The Lens of Time: forme, materiali e colori dell’eyewear in 150 pezzi storici

Il 7 maggio, davanti a un pubblico di figure istituzionali, addetti ai lavori e giornalisti, e con la conduzione di Martina Colombari, è stata inaugurata la mostra ideata e promossa da Anfao, con la curatela della Fondazione Museo dell’Occhiale e la collaborazione della Fondazione di Venezia e della Fondazione M9-Museo del ’900

L’occhiale è passato ma soprattutto futuro: questo mette in evidenza la mostra The Lens of Time-The History of Eyewear in Italy, nell’appena restaurato Palazzo Flangini a Venezia, il primo palazzo che si incontra sul Canal Grande uscendo dalla Stazione. Nella locandina l’occhiale è una clessidra, uno degli oggetti più rappresentativi dello scorrere del tempo. «Simbolo, status, accessorio di moda, dispositivo medico, oggetto d’arte, testimone di evoluzioni tecnologiche riflesso di bisogni sociali, culturali, estetici», ha detto dell’occhiale Lorraine Berton, presidente di Anfao, ricordandone l’importanza nella storia, per la popolazione del Bellunese e come simbolo del made in Italy. Gli oltre 150 pezzi esposti «sono il risultato di secoli di manifattura, d’innovazione continua, di una creatività unica che tutto il mondo ci riconosce», ha ribadito Nicola Belli, vicepresidente dell’associazione di categoria. Un patrimonio da preservare, valorizzare e trasmettere alle nuove generazioni. Questo anche l’obiettivo della Fondazione Museo dell’Occhiale di Pieve di Cadore, alla quale è stata affidata la curatela della mostra e da cui provengono molti dei pezzi esposti (nella foto sotto, uno scorcio), come ha ricordato il suo presidente Vittorio Tabacchi. Gli altri pezzi fanno parte della collezione della famiglia Vascellari e della collezione “Arte del vedere” di Lucio Stramare.
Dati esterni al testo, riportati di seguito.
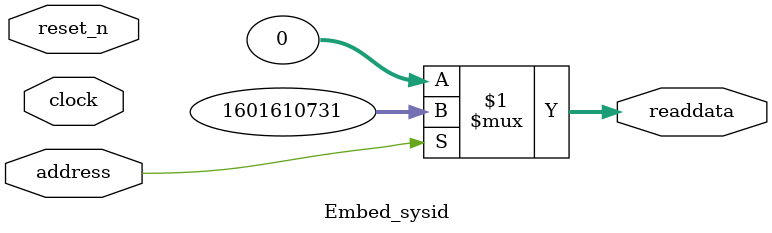
<source format=v>



// synthesis translate_off
`timescale 1ns / 1ps
// synthesis translate_on

// turn off superfluous verilog processor warnings 
// altera message_level Level1 
// altera message_off 10034 10035 10036 10037 10230 10240 10030 

module Embed_sysid (
               // inputs:
                address,
                clock,
                reset_n,

               // outputs:
                readdata
             )
;

  output  [ 31: 0] readdata;
  input            address;
  input            clock;
  input            reset_n;

  wire    [ 31: 0] readdata;
  //control_slave, which is an e_avalon_slave
  assign readdata = address ? 1601610731 : 0;

endmodule



</source>
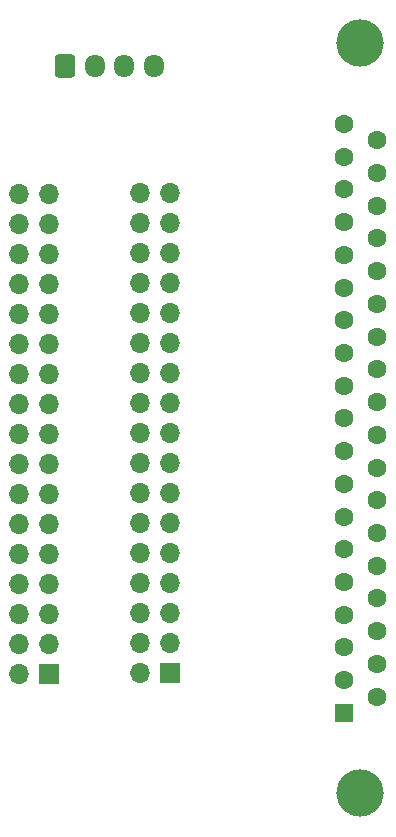
<source format=gbr>
%TF.GenerationSoftware,KiCad,Pcbnew,6.0.11+dfsg-1*%
%TF.CreationDate,2024-03-29T12:04:06-05:00*%
%TF.ProjectId,xerox-floppy-34,7865726f-782d-4666-9c6f-7070792d3334,rev?*%
%TF.SameCoordinates,Original*%
%TF.FileFunction,Soldermask,Top*%
%TF.FilePolarity,Negative*%
%FSLAX46Y46*%
G04 Gerber Fmt 4.6, Leading zero omitted, Abs format (unit mm)*
G04 Created by KiCad (PCBNEW 6.0.11+dfsg-1) date 2024-03-29 12:04:06*
%MOMM*%
%LPD*%
G01*
G04 APERTURE LIST*
G04 Aperture macros list*
%AMRoundRect*
0 Rectangle with rounded corners*
0 $1 Rounding radius*
0 $2 $3 $4 $5 $6 $7 $8 $9 X,Y pos of 4 corners*
0 Add a 4 corners polygon primitive as box body*
4,1,4,$2,$3,$4,$5,$6,$7,$8,$9,$2,$3,0*
0 Add four circle primitives for the rounded corners*
1,1,$1+$1,$2,$3*
1,1,$1+$1,$4,$5*
1,1,$1+$1,$6,$7*
1,1,$1+$1,$8,$9*
0 Add four rect primitives between the rounded corners*
20,1,$1+$1,$2,$3,$4,$5,0*
20,1,$1+$1,$4,$5,$6,$7,0*
20,1,$1+$1,$6,$7,$8,$9,0*
20,1,$1+$1,$8,$9,$2,$3,0*%
G04 Aperture macros list end*
%ADD10C,1.600000*%
%ADD11R,1.600000X1.600000*%
%ADD12C,4.000000*%
%ADD13RoundRect,0.250000X-0.600000X-0.725000X0.600000X-0.725000X0.600000X0.725000X-0.600000X0.725000X0*%
%ADD14O,1.700000X1.950000*%
%ADD15R,1.700000X1.700000*%
%ADD16O,1.700000X1.700000*%
G04 APERTURE END LIST*
D10*
%TO.C,J3*%
X131189669Y-82495000D03*
X131189669Y-85265000D03*
X131189669Y-88035000D03*
X131189669Y-90805000D03*
X131189669Y-93575000D03*
X131189669Y-96345000D03*
X131189669Y-99115000D03*
X131189669Y-101885000D03*
X131189669Y-104655000D03*
X131189669Y-107425000D03*
X131189669Y-110195000D03*
X131189669Y-112965000D03*
X131189669Y-115735000D03*
X131189669Y-118505000D03*
X131189669Y-121275000D03*
X131189669Y-124045000D03*
X131189669Y-126815000D03*
X131189669Y-129585000D03*
X128349669Y-81110000D03*
X128349669Y-83880000D03*
X128349669Y-86650000D03*
X128349669Y-89420000D03*
X128349669Y-92190000D03*
X128349669Y-94960000D03*
X128349669Y-97730000D03*
X128349669Y-100500000D03*
X128349669Y-103270000D03*
X128349669Y-106040000D03*
X128349669Y-108810000D03*
X128349669Y-111580000D03*
X128349669Y-114350000D03*
X128349669Y-117120000D03*
X128349669Y-119890000D03*
X128349669Y-122660000D03*
X128349669Y-125430000D03*
X128349669Y-128200000D03*
D11*
X128349669Y-130970000D03*
D12*
X129769669Y-137790000D03*
X129769669Y-74290000D03*
%TD*%
D13*
%TO.C,J4*%
X104775000Y-76200000D03*
D14*
X107275000Y-76200000D03*
X109775000Y-76200000D03*
X112275000Y-76200000D03*
%TD*%
D15*
%TO.C,J2*%
X113665000Y-127635000D03*
D16*
X111125000Y-127635000D03*
X113665000Y-125095000D03*
X111125000Y-125095000D03*
X113665000Y-122555000D03*
X111125000Y-122555000D03*
X113665000Y-120015000D03*
X111125000Y-120015000D03*
X113665000Y-117475000D03*
X111125000Y-117475000D03*
X113665000Y-114935000D03*
X111125000Y-114935000D03*
X113665000Y-112395000D03*
X111125000Y-112395000D03*
X113665000Y-109855000D03*
X111125000Y-109855000D03*
X113665000Y-107315000D03*
X111125000Y-107315000D03*
X113665000Y-104775000D03*
X111125000Y-104775000D03*
X113665000Y-102235000D03*
X111125000Y-102235000D03*
X113665000Y-99695000D03*
X111125000Y-99695000D03*
X113665000Y-97155000D03*
X111125000Y-97155000D03*
X113665000Y-94615000D03*
X111125000Y-94615000D03*
X113665000Y-92075000D03*
X111125000Y-92075000D03*
X113665000Y-89535000D03*
X111125000Y-89535000D03*
X113665000Y-86995000D03*
X111125000Y-86995000D03*
%TD*%
D15*
%TO.C,J1*%
X103440000Y-127640000D03*
D16*
X100900000Y-127640000D03*
X103440000Y-125100000D03*
X100900000Y-125100000D03*
X103440000Y-122560000D03*
X100900000Y-122560000D03*
X103440000Y-120020000D03*
X100900000Y-120020000D03*
X103440000Y-117480000D03*
X100900000Y-117480000D03*
X103440000Y-114940000D03*
X100900000Y-114940000D03*
X103440000Y-112400000D03*
X100900000Y-112400000D03*
X103440000Y-109860000D03*
X100900000Y-109860000D03*
X103440000Y-107320000D03*
X100900000Y-107320000D03*
X103440000Y-104780000D03*
X100900000Y-104780000D03*
X103440000Y-102240000D03*
X100900000Y-102240000D03*
X103440000Y-99700000D03*
X100900000Y-99700000D03*
X103440000Y-97160000D03*
X100900000Y-97160000D03*
X103440000Y-94620000D03*
X100900000Y-94620000D03*
X103440000Y-92080000D03*
X100900000Y-92080000D03*
X103440000Y-89540000D03*
X100900000Y-89540000D03*
X103440000Y-87000000D03*
X100900000Y-87000000D03*
%TD*%
M02*

</source>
Si parte dal Medioevo. A questo proposito, intrigante l’intervento dello storico dell’arte Jacopo Veneziani sull’origine fiorentina e non veneziana degli occhiali, dovuta a una lapide in pietra nella chiesa di Santa Maria Maggiore. Ritenuta però dai più fake news. O ancora le sue segnalazioni sugli occhiali nella pittura: dai primi dipinti dove sono indossati dai santi, ai più recenti come quelli del triplice autoritratto di Norman Rockwell. In mostra dai capostipiti medioevali, senza aste, come quelli di Sean Connery ne Il nome della rosa al fashion eyewear anni 90. Passando dai fassamano (da face-à-main, da tenere in mano) ai ciondoli che diventano occhiali, a quelli da legare con cordini, dalle lorgnette alle piccole lenti per signore inserite nei ventagli. Dagli occhiali del 700 con lenti verdi per difendersi dai raggi solari, quando non si sapeva dei raggi ultravioletti, ai vetri da gondola con manico usati dalle dame veneziane per ripararsi dal sole e non abbronzarsi “come le contadine”.

Interessante anche l’evoluzione dei materiali. Da ferro, rame, ottone, corno, argento e avorio alle materie plastiche e la celluloide. Alla fine degli anni 40 e soprattutto nei 50, arrivano da Hollywood gli occhiali a farfalla e i cat-eye. Per continuare con le maschere per lo sport, tra cui quella di Lady Gaga-Patrizia Reggiani in House of Gucci, fino ai più eccentrici come quelli di Jean Paul Gaultier con le aste-forchetta o quelli di Moschino. A completare la mostra due installazioni di Maurizio Paccagnella: “Trasparenze” ispirato alle montagne del Cadore, realizzata riutilizzando l’acetato delle montature e “Sguardo nel Tempo” con occhiali che evocano gli sguardi di chi li ha indossati, inseriti in un pannello fluido, omaggio alla laguna di Venezia.

La mostra, patrocinata dal ministero delle Imprese e del Made in Italy, fa parte del programma ufficiale della Giornata nazionale del Made in Italy e del calendario della Biennale di Architettura 2025: a ingresso gratuito, chiude il 30 luglio (nella foto principale, da sinistra: Vittorio Tabacchi, Lorraine Berton, Carlo Boffi Farsetti, vicepresidente della Fondazione di Venezia, Nicola Belli e Martina Colombari).